Agricultural Research Service

Title: Low Trans Spread and Shortening Oils via Hydrogenation of Soybean Oil

Authors
item List, Gary
item Jackson, Michael
item Eller, Fred
item Adlof, Richard

Submitted to: Journal of the American Oil Chemists' Society
Publication Type: Peer Reviewed Journal
Publication Acceptance Date: April 9, 2007
Publication Date: July 1, 2007
Citation: List, G.R., Jackson, M.A., Eller, F.J., Adlof, R.O. 2007. Low trans spread and shortening oils via hydrogenation of soybean oil. Journal of the American Oil Chemists' Society. 84:609-612.

Interpretive Summary: Trans fatty acids found in many processed foods, spreads and baking shortenings have been implicated as cholesterol elevating agents and are now required to be listed on nutrition labels. This paper describes technology that allows significant reductions in trans fatty acids using existing oil processing methods. Historically, hydrogenation has been used to formulate food oils and takes advantage of the fact that the reaction is carried out under conditions that maximize trans fat formation. By carrying out the reaction more completely, trans fats are actually reduced and the desired functionality is achieved through a combination of reduced trans fats and increased saturated fats. The new process is a distinct advantage over the traditional one and offers the industry options for reduced trans fats in foods.

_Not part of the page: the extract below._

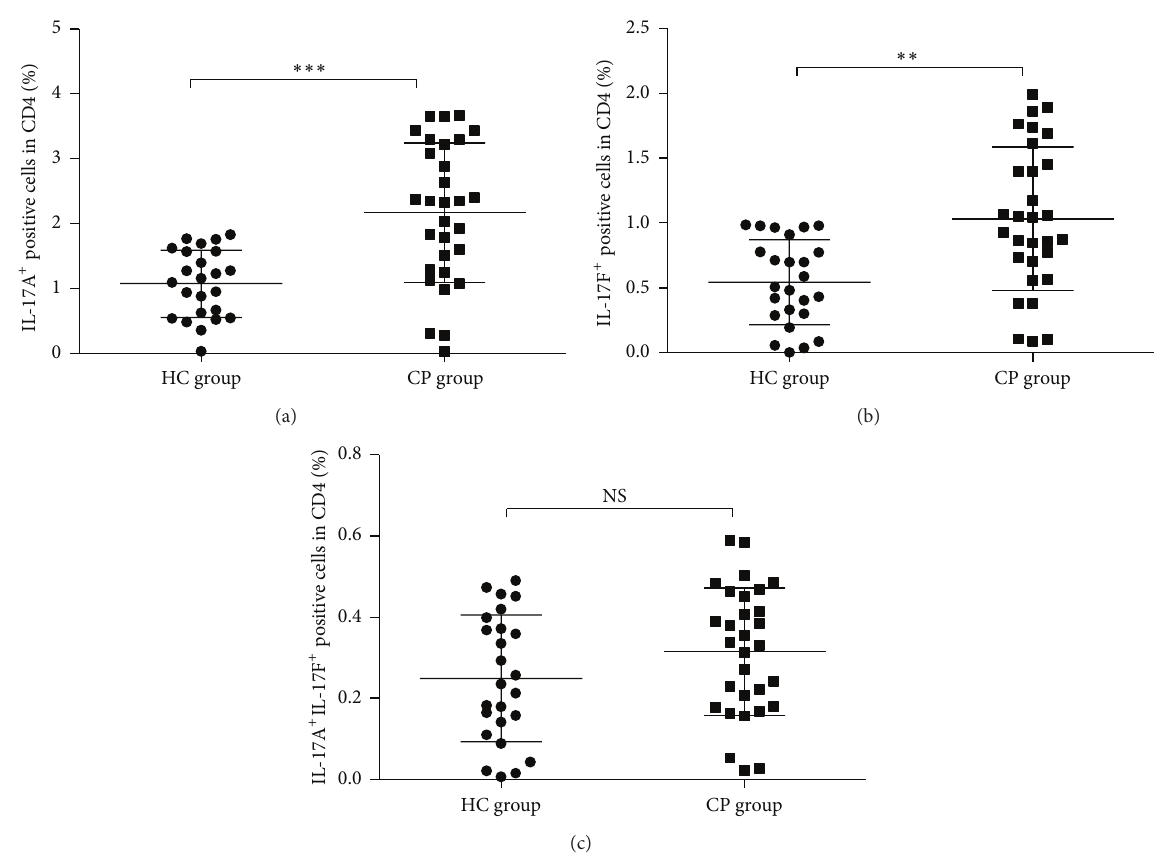
Figure 3: Statistical analysis of IL-17A + and/or IL-17F + Th17 cells expression level in CP and HC groups. ((a) IL-17A + IL-17F − Th17 cell; (b) IL-17A − IL-17F + Th17 cell; and (c) IL-17A + IL-17F + Th17 cell.)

Technical Abstract: Soybean oil and cottonseed oil were hydrogenated under selective conditions to yield oils with low iodine values, lowered trans fatty acids and increased stearic acid contents. Oils hydrogenated at 175 deg C, 15 psi hydrogen in the presence of nickel catalyst showed a maximum content of trans fatty acids (46%) at an iodine value of about 70, that, upon reduction to an IV of about 40, showed trans fatty acids content in the 28-32% range with stearic acid contents of 42-46%. Solid fat by NMR and Mettler dropping point measurements show that oils in the 40-42 IV range have physical properties much like hard structural fats obtained by fractionation of palm or palm kernel oils. The hydrogenated oils show high solids at 10-55 deg C with melting points of about 55 deg C. Blends of 10-25% of IV 40 oil with 75-90% liquid soybean oil show solid fat contents and melting points suitable for soft spreads or all-purpose shortenings with trans content of about 2% and 8%, respectively.